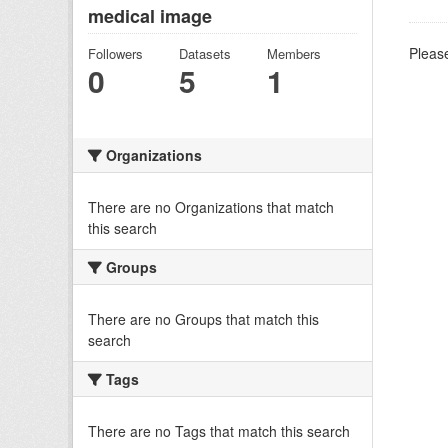
medical image
Please
Followers
Datasets
Members
0
5
1
Organizations
There are no Organizations that match
this search
Groups
There are no Groups that match this
search
Tags
There are no Tags that match this search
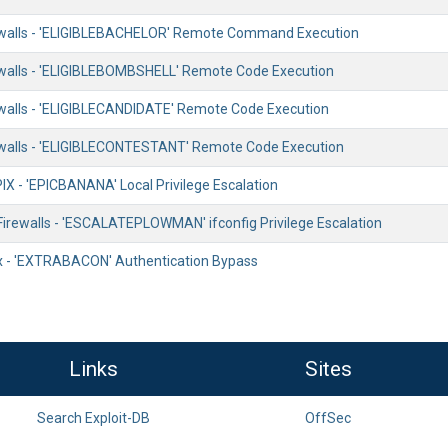
walls - 'ELIGIBLEBACHELOR' Remote Command Execution
alls - 'ELIGIBLEBOMBSHELL' Remote Code Execution
alls - 'ELIGIBLECANDIDATE' Remote Code Execution
walls - 'ELIGIBLECONTESTANT' Remote Code Execution
IX - 'EPICBANANA' Local Privilege Escalation
irewalls - 'ESCALATEPLOWMAN' ifconfig Privilege Escalation
x - 'EXTRABACON' Authentication Bypass
Links
Sites
Search Exploit-DB
OffSec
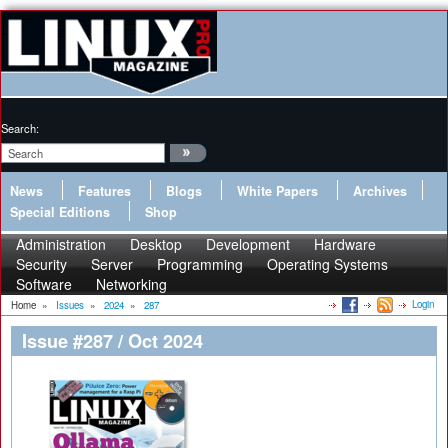
Search:
News
Features
Blogs
White Papers
Archives
Special Editions
Shop
Administration
Desktop
Development
Hardware
Security
Server
Programming
Operating Systems
Software
Networking
Login
Home
»
Issues
»
2024
»
287
Issue #287 / Oct 2024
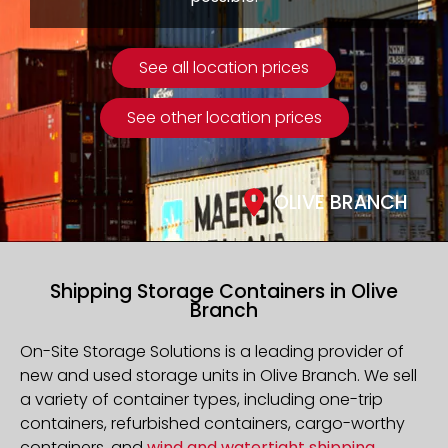
See all location prices
See other location prices
OLIVE BRANCH
Shipping Storage Containers in Olive
Branch
On-Site Storage Solutions is a leading provider of
new and used storage units in Olive Branch. We sell
a variety of container types, including one-trip
containers, refurbished containers, cargo-worthy
containers, and
wind and watertight shipping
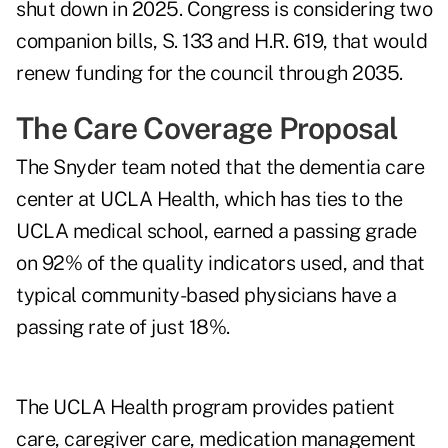
shut down in 2025. Congress is considering two
companion bills, S. 133 and H.R. 619, that would
renew funding for the council through 2035.
The Care Coverage Proposal
The Snyder team noted that the dementia care
center at UCLA Health, which has ties to the
UCLA medical school, earned a passing grade
on 92% of the quality indicators used, and that
typical community-based physicians have a
passing rate of just 18%.
The UCLA Health program provides patient
care, caregiver care, medication management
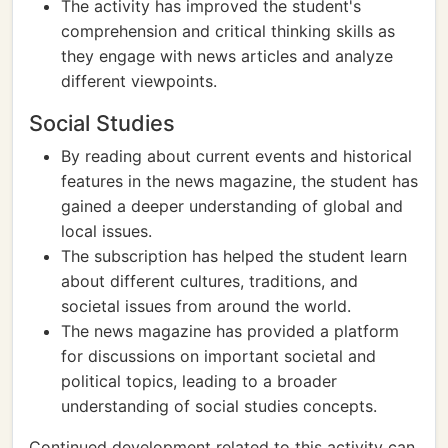
The activity has improved the student's
comprehension and critical thinking skills as
they engage with news articles and analyze
different viewpoints.
Social Studies
By reading about current events and historical
features in the news magazine, the student has
gained a deeper understanding of global and
local issues.
The subscription has helped the student learn
about different cultures, traditions, and
societal issues from around the world.
The news magazine has provided a platform
for discussions on important societal and
political topics, leading to a broader
understanding of social studies concepts.
Continued development related to this activity can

____

**Job item:** Please copy each line of the records above in which the word "Remote" can be found.

**Response below:**
walls - 'ELIGIBLEBACHELOR' Remote Command Execution
alls - 'ELIGIBLEBOMBSHELL' Remote Code Execution
alls - 'ELIGIBLECANDIDATE' Remote Code Execution
walls - 'ELIGIBLECONTESTANT' Remote Code Execution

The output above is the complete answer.